Edit: The Liberandos: The 376th Bomb Group (Heavy)

So, tell us why you picked that name ?????

Charles


----------



## Liberando (Dec 6, 2008)

I picked it because the "Lady Be Good " who was a Liberando got lost in the desert and in so doing they became immortal in a sense when they found them in 61. Just as My Uncle Bill West,a Naiviagtor on a B-24 did in 43 somewhere over Europe. I never knew the name of Uncle Bill's plane, but he is always going to be the 26 YO I see in that picture on the mantle with wide-eyed wonderment as people explain what he did. Somewhere in the Libyan desert there is still a missing crewman from The "Lady Be Good", maybe it was the navigator. I like to think that Uncle Bill would have done a better job with his charts though.


----------



## Matt308 (Dec 6, 2008)

Hell yeah. Gob bless his soul.


----------



## Wayne Little (Dec 7, 2008)

Welcome Arthur!


----------



## Wurger (Dec 7, 2008)

Welcome mate.Greetings form Poland.


----------



## v2 (Dec 7, 2008)

Welcome!


----------



## Gnomey (Dec 7, 2008)

Welcome!


----------



## Liberando (Dec 7, 2008)

Gnomey said:


> Welcome!



I have a picture of Sir Winston with his B24 "Commando". Everytime I meet someone who is Brittish I say: "Thank God for Winston Churchill." 

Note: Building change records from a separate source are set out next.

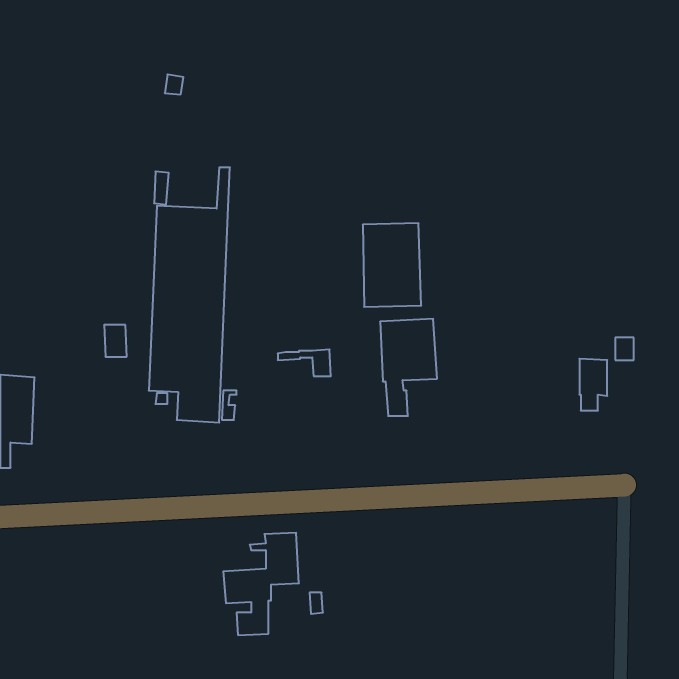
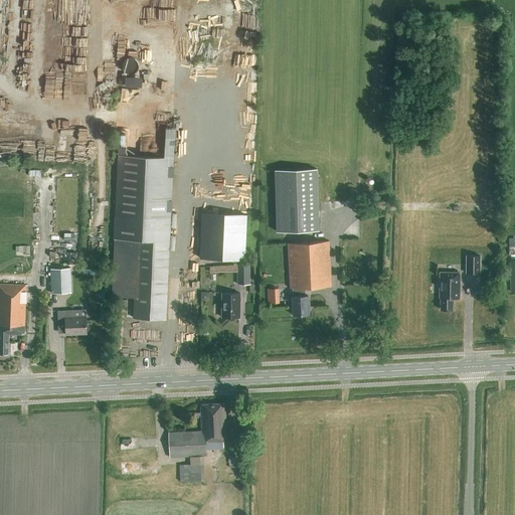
building: none -> [199,213,245,262]
building: [104,325,127,357] -> [50,269,67,293]
building: none -> [221,293,240,318]
building: none -> [57,311,87,335]

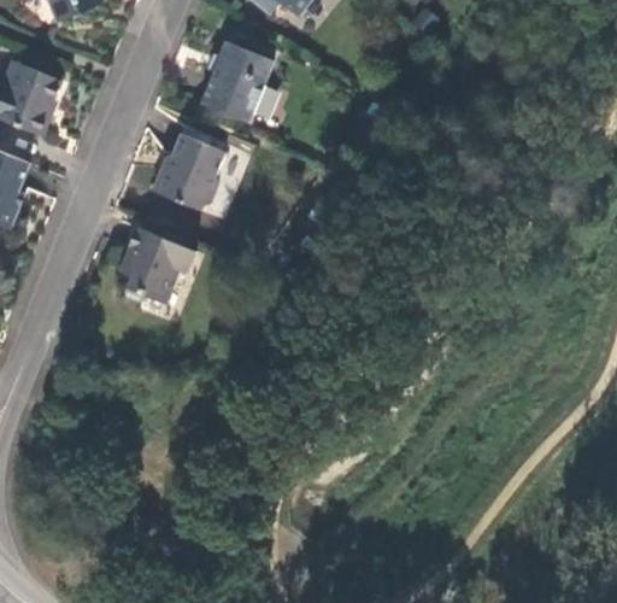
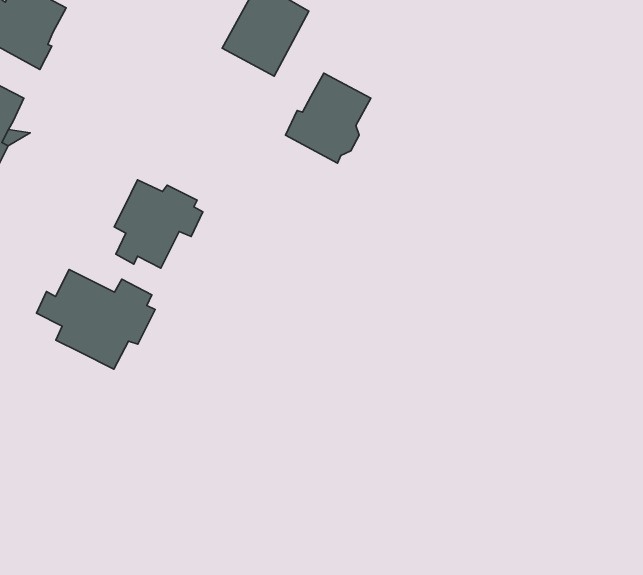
building: [152,134,224,212] -> [285,73,371,163]
building: none -> [37,270,155,369]

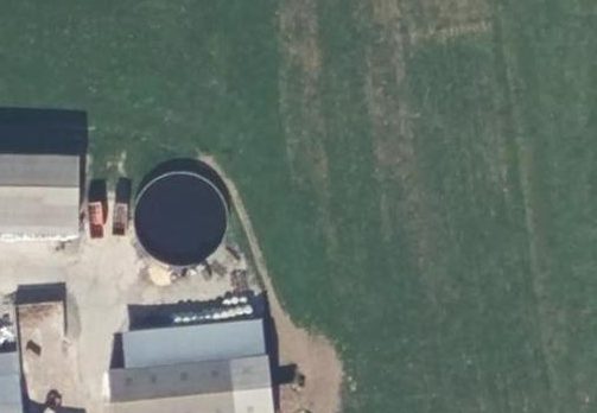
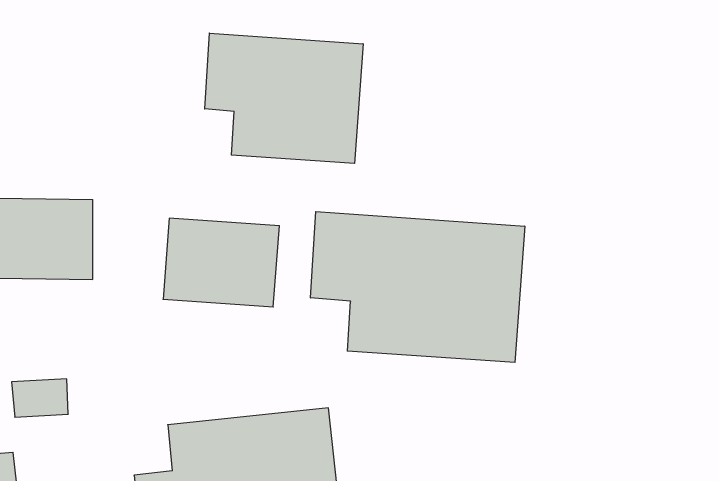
building: none -> [205,33,363,163]
building: none -> [311,212,525,362]

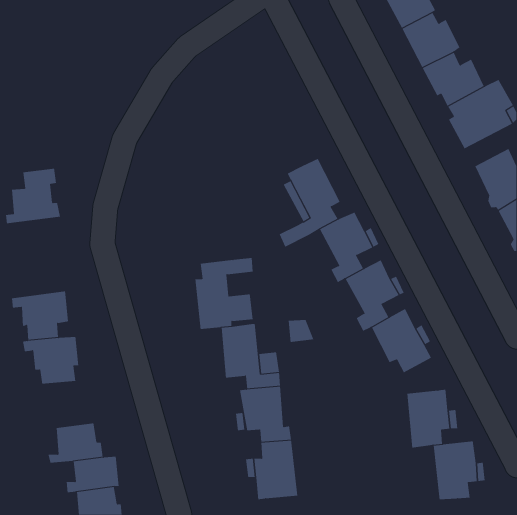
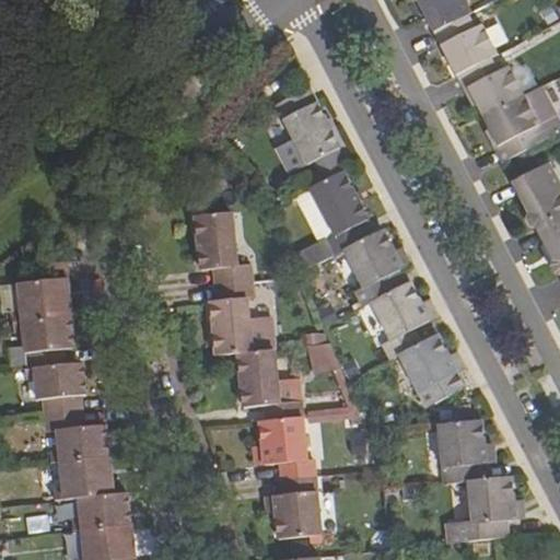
building: none -> [277,86,343,179]
building: [5,168,61,224] -> [11,261,71,322]
building: none -> [195,212,252,284]
building: none -> [45,411,107,463]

I also think Hugh Dowding was one of the most underated figures of the War.


----------



## syscom3 (Dec 7, 2008)

Where in California you live? I'm from Orange County.


----------



## Messy1 (Dec 7, 2008)

Welcome aboard!


----------



## Denahue (Dec 7, 2008)

Welcome from Colorado...


----------



## DerAdlerIstGelandet (Dec 7, 2008)

Welcome to the forum.


----------



## Freebird (Dec 7, 2008)

Airframes said:


> The sky's up!



the planets, the stars, a few asteroids.......  



Welcome to the forum!


----------



## Liberando (Dec 7, 2008)

syscom3 said:


> Where in California you live? I'm from Orange County.



Sac of Tomatoes... ahem!,I mean Sacramento The Fat man and Little boy landed at McClellen airforce base on their way to destiny(for refueling) I live in all that excitement


----------